Israel’s offensive against Hizballah sought to degrade the group’s operational capabilities, muscle the group from its infrastructure in southern Lebanon , and possibly establish a punitive cost to the Lebanese people and government for active or tacit support of the group’s activities, compelling the Lebanese to take national action to rein in and disarm the group. However, Israel’s seemingly unbalanced counter-guerrilla campaign may have disadvantaged Israel’s overall strategic prospects of weakening Hizballah by rallying Lebanese, aggrieved by Israel’s offensive, to support the group as a national resistance force.
Hizballah was borne from the crucible of national resistance against occupying Israeli forces and has seized that raison d’etre as a national-liberation resistance force for Lebanon’s Shia and the country as a whole. Many observers regard the group and its constituency as a de facto nation-state within Lebanon?Hizballahstan–because of Hizballah’s militant and political strength, societal entrenchment, and control of the south. The two primary sources of Hizballah’s strength are its advanced militant training and weapons, courtesy of Iran and Syria , and its support within Lebanese, and particularly Shia, society and politics. As noted often in these pages, societal support for a group is often advantageous in providing the group with clandestinity in its operations, local intelligence and smuggling networks, and a pool of potential recruits. Further, in addition to seeking societal camouflage, the guerrilla intermingles militant assets with the civilian population to either constrain or deter options. Similarly, should the adversary strike the attacks would likely harm the surrounding constituency and drives them to support the guerrilla group as the self-proclaimed defenders and resistance against the adversary (see this WAR Report). Hizballah has cultivated and exploited this dimension of its organization and guerrilla strategy to an accomplished degree. Thus, advantageous counter-guerrilla strategies must balance and optimize efforts to both directly degrade the group through militant direct action and cleave the group from its societal support and the operational advantages offered therein through a careful calibration of counter-guerrilla militancy, political warfare, and societal engagement.

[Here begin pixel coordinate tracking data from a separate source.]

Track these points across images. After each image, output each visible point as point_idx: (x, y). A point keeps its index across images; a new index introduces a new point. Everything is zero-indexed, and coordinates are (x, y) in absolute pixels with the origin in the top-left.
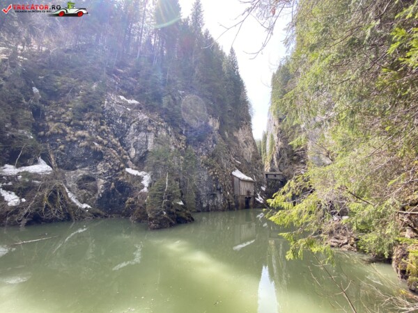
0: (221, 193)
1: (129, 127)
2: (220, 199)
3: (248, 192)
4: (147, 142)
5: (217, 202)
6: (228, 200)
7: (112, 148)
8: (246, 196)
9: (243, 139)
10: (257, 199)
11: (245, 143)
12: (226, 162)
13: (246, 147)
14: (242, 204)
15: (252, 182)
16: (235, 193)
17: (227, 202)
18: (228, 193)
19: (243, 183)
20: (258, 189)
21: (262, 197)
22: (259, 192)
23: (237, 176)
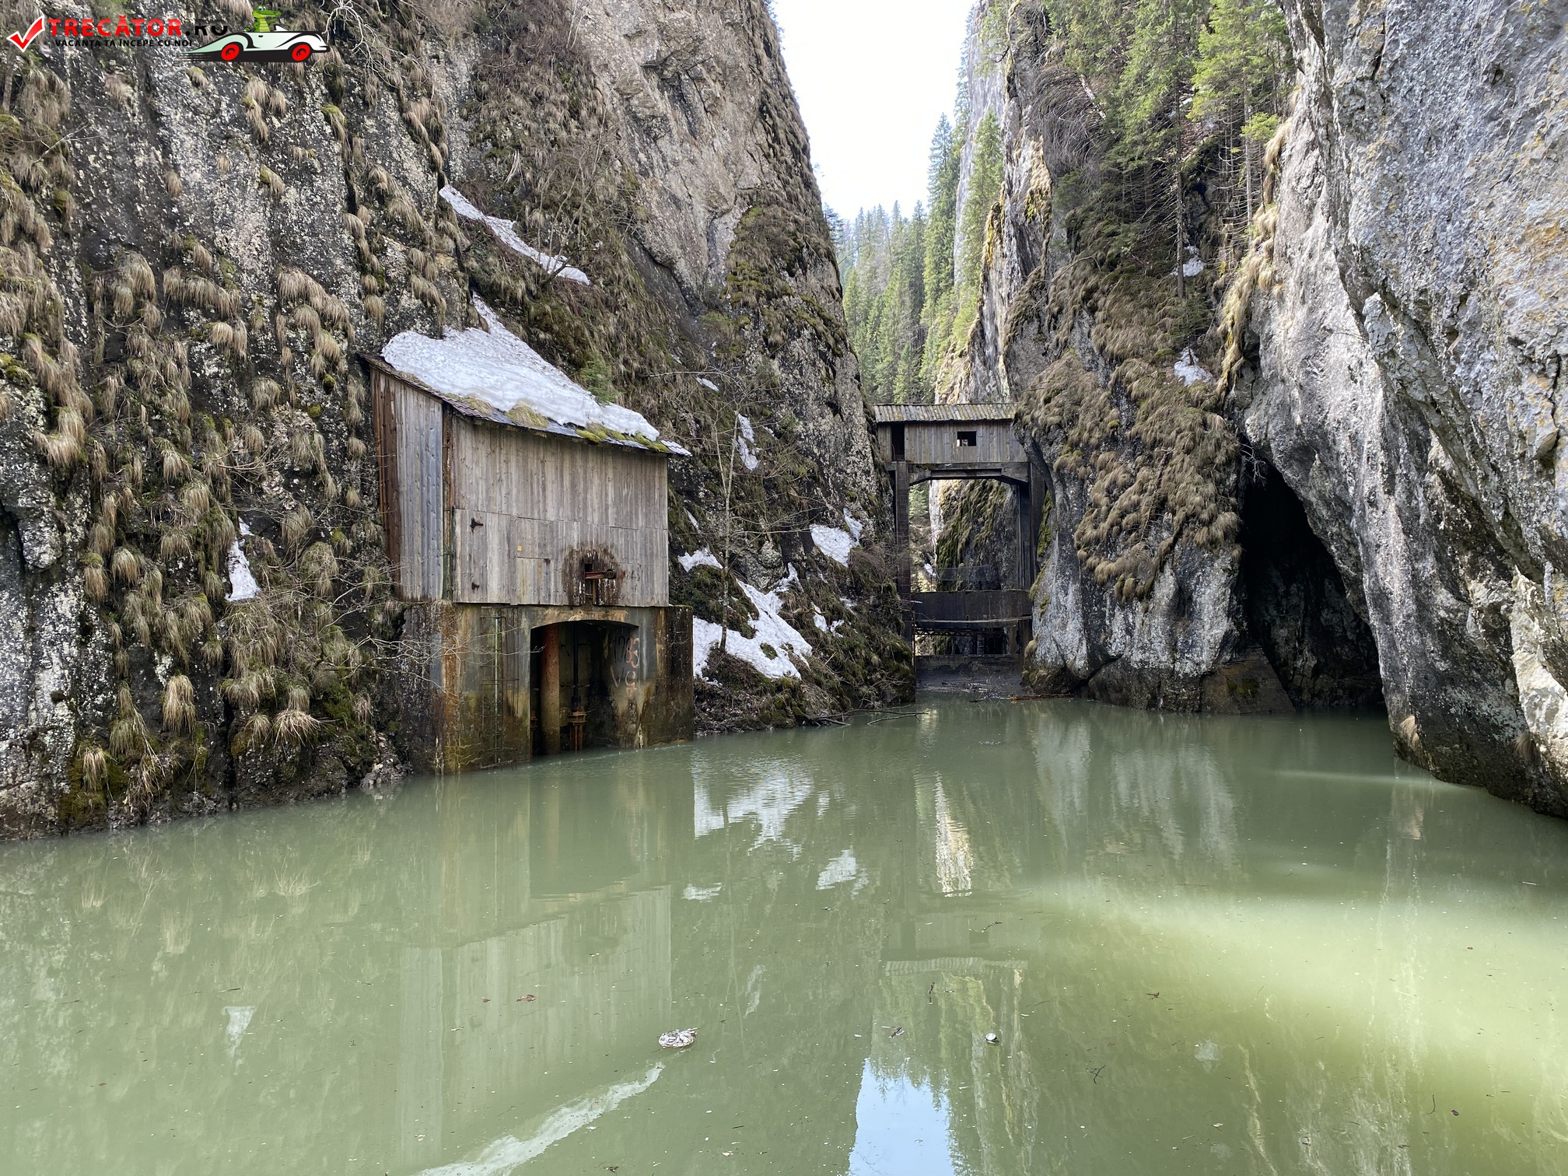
3: (592, 571)
8: (552, 617)
9: (636, 35)
10: (738, 646)
11: (664, 84)
12: (275, 201)
13: (678, 124)
14: (483, 702)
15: (648, 456)
16: (412, 589)
17: (172, 702)
18: (243, 584)
19: (511, 462)
20: (770, 552)
21: (801, 623)
22: (775, 570)
23: (432, 381)
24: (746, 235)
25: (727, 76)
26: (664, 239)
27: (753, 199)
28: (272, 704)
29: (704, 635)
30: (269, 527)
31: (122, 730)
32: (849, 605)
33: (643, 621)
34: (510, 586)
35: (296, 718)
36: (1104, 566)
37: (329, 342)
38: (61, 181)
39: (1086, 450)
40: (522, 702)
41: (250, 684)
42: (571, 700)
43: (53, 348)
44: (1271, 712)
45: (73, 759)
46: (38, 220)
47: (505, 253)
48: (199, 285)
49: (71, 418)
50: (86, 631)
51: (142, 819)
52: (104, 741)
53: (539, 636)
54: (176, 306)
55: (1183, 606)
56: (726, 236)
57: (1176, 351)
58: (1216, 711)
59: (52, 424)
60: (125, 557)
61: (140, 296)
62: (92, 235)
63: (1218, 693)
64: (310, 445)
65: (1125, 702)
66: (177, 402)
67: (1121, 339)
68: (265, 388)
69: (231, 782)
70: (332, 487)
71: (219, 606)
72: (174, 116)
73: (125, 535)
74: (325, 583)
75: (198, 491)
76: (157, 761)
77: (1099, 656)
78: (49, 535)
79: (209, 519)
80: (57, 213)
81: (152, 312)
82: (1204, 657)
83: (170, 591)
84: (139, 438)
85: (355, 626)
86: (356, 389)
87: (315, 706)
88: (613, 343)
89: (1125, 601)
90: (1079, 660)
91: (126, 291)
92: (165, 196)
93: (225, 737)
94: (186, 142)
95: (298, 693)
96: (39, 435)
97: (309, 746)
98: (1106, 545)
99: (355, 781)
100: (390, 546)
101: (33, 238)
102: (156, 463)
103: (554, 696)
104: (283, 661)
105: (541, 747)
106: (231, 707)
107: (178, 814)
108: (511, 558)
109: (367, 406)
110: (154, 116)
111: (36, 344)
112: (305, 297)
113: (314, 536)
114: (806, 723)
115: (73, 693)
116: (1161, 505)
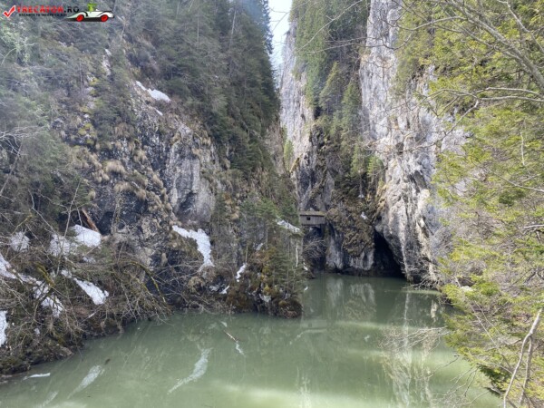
1: (168, 150)
4: (192, 176)
7: (153, 190)
39: (344, 228)
44: (379, 277)
55: (366, 258)
57: (361, 213)
58: (371, 277)
67: (350, 208)
77: (346, 265)
82: (369, 267)
89: (354, 257)
90: (340, 266)
98: (350, 246)
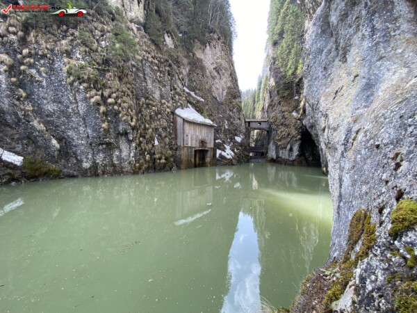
0: (130, 142)
2: (126, 152)
3: (203, 142)
5: (119, 158)
6: (152, 154)
8: (197, 149)
9: (212, 64)
10: (223, 153)
11: (216, 71)
12: (161, 90)
13: (218, 77)
14: (188, 160)
15: (211, 126)
16: (179, 144)
17: (147, 158)
18: (156, 143)
19: (192, 127)
20: (229, 140)
21: (233, 151)
22: (229, 143)
23: (181, 115)
24: (227, 93)
25: (226, 70)
26: (215, 94)
27: (229, 88)
28: (160, 159)
29: (218, 152)
30: (160, 135)
31: (141, 161)
32: (240, 148)
33: (209, 150)
34: (191, 144)
35: (163, 161)
36: (279, 143)
37: (168, 110)
38: (133, 88)
39: (278, 126)
40: (193, 160)
41: (157, 156)
42: (200, 160)
43: (132, 111)
44: (304, 166)
45: (135, 165)
46: (130, 93)
47: (192, 97)
48: (151, 102)
49: (134, 120)
50: (136, 148)
51: (143, 173)
52: (139, 163)
53: (195, 151)
54: (148, 105)
55: (291, 150)
56: (225, 94)
57: (293, 111)
58: (295, 166)
59: (132, 121)
60: (141, 139)
61: (143, 104)
62: (137, 95)
63: (296, 163)
64: (165, 124)
65: (281, 164)
66: (148, 118)
67: (284, 109)
68: (159, 116)
69: (155, 169)
70: (168, 130)
71: (153, 146)
72: (148, 78)
73: (141, 136)
74: (167, 143)
75: (151, 130)
76: (145, 166)
77: (278, 157)
78: (131, 135)
79: (152, 134)
80: (132, 92)
81: (145, 106)
82: (294, 157)
83: (147, 143)
84: (143, 123)
85: (171, 149)
86: (172, 116)
87: (166, 159)
88: (207, 110)
89: (282, 149)
90: (275, 157)
91: (141, 103)
92: (146, 89)
93: (154, 163)
94: (149, 82)
95: (163, 157)
96: (130, 122)
97: (165, 165)
98: (280, 140)
99: (171, 169)
100: (176, 138)
101: (129, 96)
102: (145, 126)
103: (197, 159)
104: (161, 153)
105: (195, 166)
106: (155, 159)
107: (148, 172)
108: (192, 140)
109: (173, 119)
110: (145, 78)
111: (130, 110)
112: (165, 103)
113: (166, 137)
114: (233, 165)
115: (135, 156)
116: (289, 134)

Israel’s counter-guerrilla offensive against Hizballah seemed unbalanced, focused too heavily on blunt militant action. Israel’s bombardment of civilian infrastructure and densely populated areas caused massive casualties, displacement, and physical damage. While it may have been imperative for Israel to hit certain Hizballah targets in civilian areas from a tactical perspective, from a strategic perspective, Israel has likely crossed the threshold of proportional response to Hizballah’s aggression in the eyes of the Lebanese, running the risk of driving many Lebanese to support the group. Israel had the right to mount a riposte against a guerrilla force on its northern border, particularly following Hizballah’s direct attacks on Israelis. However, Israel could have employed a more advantageous counter-guerrilla strategy, causing long-term damage to Hizballah’s operational capabilities and its societal support. This strategy might have employed more discrete air strikes, restrained targeting in densely populated areas, and employed the earlier use of ground forces able to pick out more surgically Hizballah’s fighters and militant assets, while minimizing civilian casualties. Further, this strategy would emphasize the political dimension of counter-guerrilla warfare. Israel could have exploited the general disapproval of Hizballah’s unilateral kidnapping of Israeli soldiers that the governments in Saudi Arabia , Jordan , and Egypt called “reckless adventurism” and that served as the casus belli for the Israeli response. Israel could have allowed ‘space’ for a galvanizing of popular will around those in Lebanon who are calling for Hizballah’s disarmament to undercut popular and political support and legitimacy for the group’s actions. As the political and social support for Hizballah erodes, so too does its perceived freedom of action and its organizational stability.
Israel’s strategy may have resulted in a near-term strategic improvement in national security by degrading Hizballah capabilities and in compelling the deployment of an international force to buffer Israel’s northern border. The nature and extent of the long-term damage done to Hizballah will not become apparent until the dust settles, a reading of Hizballah’s residual operational capabilities is conducted, and the post-conflict politics and popular sentiment decide on both Hizballah’s and Israel’s role in the conflict. Whether the Lebanese lay blame for the dead and the destruction at the feet of Israel and its bombardments, at the feet of Hizballah for its perceived provocative adventurism that invited Israel’s riposte, or a combination thereof will determine the long-term success of Israel’s counter-guerrilla offensive.
Israel’s unbalanced counter-guerrilla strategy likely pushed the reckoning to favor Hizballah, whereas a more refined strategy may have both eroded some societal support for the group and created a political climate more constraining of Hizballah adventurism in the name of Lebanon. Hizballah seems to be winning. Hizballah will move quickly to offer humanitarian and reconstruction assistance to its Shia constituency in the south to assuage feelings of Hizballah responsibility in provoking the conflict and to cultivate support for the group whose stature and raison d’etre has been invigorated. Lebanon will suffer through a period of flux?in political, societal, humanitarian, and militant terms?as the fallout of the conflict runs its course.